Within the material below, how many lines include "information"? Answer with the count only.

___

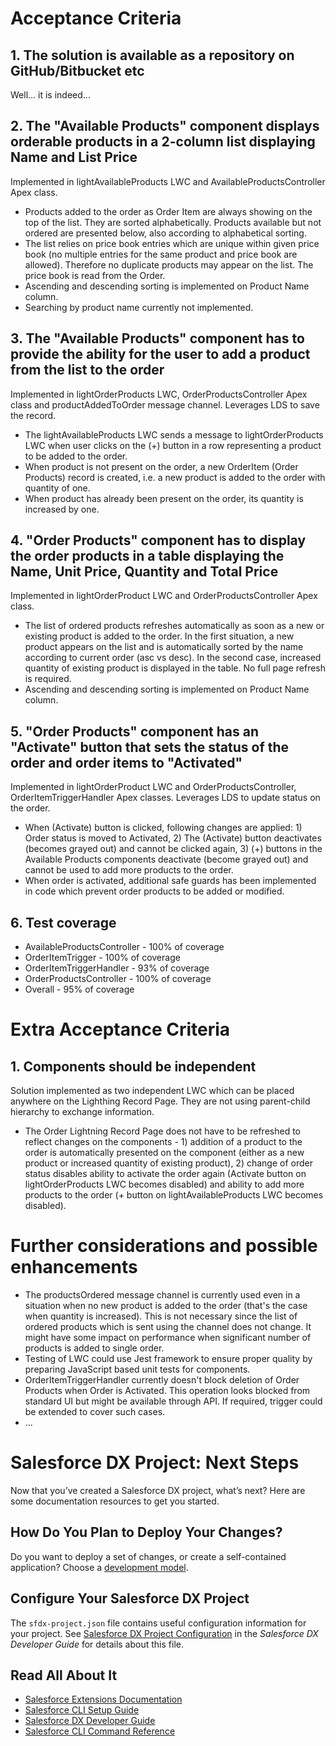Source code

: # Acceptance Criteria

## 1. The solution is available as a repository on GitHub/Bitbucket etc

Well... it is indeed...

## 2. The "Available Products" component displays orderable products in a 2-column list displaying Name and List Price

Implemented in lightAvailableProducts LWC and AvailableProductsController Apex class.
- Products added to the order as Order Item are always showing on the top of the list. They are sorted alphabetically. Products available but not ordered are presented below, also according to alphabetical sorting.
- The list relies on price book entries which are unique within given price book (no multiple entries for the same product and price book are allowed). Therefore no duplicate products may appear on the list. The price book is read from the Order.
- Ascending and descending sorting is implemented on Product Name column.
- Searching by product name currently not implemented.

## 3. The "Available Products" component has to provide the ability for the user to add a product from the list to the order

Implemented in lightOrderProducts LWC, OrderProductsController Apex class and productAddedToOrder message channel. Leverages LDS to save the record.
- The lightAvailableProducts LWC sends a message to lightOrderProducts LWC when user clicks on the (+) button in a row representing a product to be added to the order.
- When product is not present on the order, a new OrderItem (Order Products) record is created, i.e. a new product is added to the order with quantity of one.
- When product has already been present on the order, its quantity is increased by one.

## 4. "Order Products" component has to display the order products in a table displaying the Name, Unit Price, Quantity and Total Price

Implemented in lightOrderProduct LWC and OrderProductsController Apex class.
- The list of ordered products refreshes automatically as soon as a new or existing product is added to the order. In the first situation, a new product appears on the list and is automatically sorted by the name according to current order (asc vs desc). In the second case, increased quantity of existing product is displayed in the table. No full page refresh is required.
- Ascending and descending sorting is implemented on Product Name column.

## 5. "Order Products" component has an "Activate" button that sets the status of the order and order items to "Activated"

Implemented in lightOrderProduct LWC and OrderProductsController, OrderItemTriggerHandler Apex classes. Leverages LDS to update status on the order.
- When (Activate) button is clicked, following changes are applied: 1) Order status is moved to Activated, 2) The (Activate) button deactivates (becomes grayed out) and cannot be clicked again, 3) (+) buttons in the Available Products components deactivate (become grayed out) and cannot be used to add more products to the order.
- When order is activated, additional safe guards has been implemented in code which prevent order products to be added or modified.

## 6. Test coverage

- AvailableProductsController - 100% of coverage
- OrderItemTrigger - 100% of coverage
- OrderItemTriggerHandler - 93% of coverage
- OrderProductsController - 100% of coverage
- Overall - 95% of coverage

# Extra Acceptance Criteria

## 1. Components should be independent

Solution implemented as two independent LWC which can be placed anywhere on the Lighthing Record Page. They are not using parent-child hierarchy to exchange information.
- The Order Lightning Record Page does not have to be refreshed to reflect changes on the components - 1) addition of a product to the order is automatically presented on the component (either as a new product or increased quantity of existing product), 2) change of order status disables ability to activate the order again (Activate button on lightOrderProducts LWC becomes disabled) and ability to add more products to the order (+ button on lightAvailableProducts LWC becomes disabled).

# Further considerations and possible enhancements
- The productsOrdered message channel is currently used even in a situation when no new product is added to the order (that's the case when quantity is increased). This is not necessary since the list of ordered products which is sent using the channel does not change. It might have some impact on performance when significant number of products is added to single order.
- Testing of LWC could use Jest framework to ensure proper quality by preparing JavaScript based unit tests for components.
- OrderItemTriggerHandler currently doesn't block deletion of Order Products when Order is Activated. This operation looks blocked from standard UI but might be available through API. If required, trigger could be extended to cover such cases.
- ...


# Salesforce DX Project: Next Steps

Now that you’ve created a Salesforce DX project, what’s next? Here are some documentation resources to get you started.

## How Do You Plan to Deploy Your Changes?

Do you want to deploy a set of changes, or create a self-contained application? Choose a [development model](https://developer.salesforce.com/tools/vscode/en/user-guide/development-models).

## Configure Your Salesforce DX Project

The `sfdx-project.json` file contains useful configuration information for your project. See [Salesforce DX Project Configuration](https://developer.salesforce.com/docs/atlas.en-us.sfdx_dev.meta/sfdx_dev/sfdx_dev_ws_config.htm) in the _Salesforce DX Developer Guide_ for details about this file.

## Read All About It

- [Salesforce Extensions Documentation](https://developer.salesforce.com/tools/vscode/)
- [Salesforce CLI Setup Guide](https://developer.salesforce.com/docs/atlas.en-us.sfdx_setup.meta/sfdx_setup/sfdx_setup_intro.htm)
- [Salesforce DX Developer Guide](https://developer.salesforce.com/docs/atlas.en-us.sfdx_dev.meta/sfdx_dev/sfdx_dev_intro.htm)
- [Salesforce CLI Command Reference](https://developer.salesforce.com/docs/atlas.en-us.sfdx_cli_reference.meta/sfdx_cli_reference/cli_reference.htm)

___

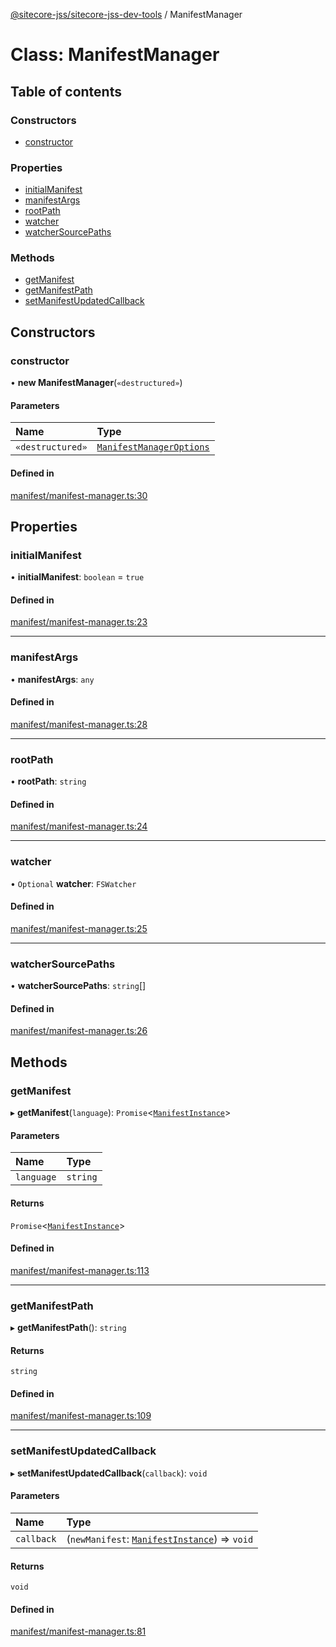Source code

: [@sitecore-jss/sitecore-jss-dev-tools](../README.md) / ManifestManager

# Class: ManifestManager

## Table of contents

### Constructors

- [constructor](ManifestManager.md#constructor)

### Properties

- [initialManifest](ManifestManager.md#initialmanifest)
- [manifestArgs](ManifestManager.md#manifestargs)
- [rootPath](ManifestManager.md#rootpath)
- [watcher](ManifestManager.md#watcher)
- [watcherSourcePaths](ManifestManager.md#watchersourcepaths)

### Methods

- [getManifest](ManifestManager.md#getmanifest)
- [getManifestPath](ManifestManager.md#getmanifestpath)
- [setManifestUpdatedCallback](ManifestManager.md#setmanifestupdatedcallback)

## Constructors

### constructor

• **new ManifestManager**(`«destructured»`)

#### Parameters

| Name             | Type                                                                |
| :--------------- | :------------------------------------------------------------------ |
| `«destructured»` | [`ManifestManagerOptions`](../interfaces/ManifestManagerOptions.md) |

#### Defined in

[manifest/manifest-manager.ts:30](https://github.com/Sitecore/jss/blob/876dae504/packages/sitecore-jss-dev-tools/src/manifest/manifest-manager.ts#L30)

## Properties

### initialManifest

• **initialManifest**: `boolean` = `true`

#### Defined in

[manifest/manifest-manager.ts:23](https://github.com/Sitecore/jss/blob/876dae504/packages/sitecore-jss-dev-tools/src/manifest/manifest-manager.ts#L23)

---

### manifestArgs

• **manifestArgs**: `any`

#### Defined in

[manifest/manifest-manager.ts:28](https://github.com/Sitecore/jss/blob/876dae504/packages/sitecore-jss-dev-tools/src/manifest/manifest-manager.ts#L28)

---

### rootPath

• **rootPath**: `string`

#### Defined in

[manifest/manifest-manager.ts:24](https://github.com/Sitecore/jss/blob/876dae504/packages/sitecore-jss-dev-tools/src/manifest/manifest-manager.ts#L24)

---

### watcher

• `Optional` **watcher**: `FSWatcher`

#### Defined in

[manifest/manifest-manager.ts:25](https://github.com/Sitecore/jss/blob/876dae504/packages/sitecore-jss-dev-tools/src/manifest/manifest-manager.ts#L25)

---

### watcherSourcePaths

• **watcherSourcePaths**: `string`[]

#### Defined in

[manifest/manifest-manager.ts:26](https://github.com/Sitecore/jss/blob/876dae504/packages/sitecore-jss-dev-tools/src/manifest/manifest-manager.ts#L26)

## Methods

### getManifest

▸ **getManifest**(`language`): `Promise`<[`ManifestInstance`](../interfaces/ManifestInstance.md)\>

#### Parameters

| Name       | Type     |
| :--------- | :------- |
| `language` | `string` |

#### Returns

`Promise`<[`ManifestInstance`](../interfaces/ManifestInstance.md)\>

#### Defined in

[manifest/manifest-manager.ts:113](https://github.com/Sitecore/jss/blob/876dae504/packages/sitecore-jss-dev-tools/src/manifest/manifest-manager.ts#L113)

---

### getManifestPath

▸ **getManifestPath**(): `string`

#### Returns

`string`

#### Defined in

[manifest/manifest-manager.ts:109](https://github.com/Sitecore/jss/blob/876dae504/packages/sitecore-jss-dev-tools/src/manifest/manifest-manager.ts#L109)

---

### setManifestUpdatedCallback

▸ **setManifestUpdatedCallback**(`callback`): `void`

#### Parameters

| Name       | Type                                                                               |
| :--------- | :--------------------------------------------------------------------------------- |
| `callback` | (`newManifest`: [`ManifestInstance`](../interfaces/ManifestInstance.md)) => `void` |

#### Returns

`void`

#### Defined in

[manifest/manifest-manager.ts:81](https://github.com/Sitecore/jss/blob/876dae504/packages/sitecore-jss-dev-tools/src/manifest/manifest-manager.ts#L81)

___

> _Output_
2